Aim of the task: In the entries below, find the lines that include "trainee" and give their number as the whole reply.

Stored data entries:
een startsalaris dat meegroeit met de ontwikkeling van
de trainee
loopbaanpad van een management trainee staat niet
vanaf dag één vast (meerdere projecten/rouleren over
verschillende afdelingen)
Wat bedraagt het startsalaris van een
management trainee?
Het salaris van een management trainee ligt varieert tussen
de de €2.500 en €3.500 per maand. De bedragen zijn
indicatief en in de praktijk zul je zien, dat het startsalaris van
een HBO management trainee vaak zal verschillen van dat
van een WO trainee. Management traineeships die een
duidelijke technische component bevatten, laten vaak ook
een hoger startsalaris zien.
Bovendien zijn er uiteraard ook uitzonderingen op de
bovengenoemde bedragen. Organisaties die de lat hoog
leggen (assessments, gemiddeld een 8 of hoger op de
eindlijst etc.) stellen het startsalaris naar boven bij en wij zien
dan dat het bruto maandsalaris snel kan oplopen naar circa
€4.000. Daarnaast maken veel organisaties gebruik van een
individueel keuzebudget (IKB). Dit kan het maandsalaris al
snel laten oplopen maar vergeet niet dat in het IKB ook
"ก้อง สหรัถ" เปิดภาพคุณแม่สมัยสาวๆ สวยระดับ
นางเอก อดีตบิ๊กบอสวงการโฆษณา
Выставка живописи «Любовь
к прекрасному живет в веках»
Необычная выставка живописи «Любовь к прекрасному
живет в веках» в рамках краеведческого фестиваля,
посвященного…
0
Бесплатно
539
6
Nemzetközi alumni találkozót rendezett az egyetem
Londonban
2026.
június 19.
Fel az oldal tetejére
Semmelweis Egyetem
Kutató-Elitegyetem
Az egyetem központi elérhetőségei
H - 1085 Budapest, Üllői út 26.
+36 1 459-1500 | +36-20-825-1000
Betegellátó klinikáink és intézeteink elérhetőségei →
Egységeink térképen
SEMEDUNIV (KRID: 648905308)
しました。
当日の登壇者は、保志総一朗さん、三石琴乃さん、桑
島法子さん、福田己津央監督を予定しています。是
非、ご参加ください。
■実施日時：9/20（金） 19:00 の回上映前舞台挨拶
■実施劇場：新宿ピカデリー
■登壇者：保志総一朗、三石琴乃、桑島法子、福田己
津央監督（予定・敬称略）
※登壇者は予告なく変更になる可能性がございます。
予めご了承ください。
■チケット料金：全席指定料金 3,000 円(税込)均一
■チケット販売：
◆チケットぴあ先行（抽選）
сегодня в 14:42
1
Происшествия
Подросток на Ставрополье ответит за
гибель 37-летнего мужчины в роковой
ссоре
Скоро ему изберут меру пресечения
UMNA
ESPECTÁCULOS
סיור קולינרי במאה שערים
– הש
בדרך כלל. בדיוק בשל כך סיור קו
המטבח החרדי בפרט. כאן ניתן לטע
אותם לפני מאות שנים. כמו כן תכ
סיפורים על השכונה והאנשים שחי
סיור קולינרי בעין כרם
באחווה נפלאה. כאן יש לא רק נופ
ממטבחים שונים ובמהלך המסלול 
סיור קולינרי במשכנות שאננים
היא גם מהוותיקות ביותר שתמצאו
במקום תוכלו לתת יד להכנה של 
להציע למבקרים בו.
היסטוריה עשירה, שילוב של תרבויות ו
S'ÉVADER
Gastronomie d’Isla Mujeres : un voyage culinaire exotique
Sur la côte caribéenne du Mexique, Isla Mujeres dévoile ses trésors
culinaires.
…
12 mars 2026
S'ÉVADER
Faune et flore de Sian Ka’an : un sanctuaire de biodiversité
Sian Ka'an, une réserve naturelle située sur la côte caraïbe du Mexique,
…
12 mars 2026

Written answer: 6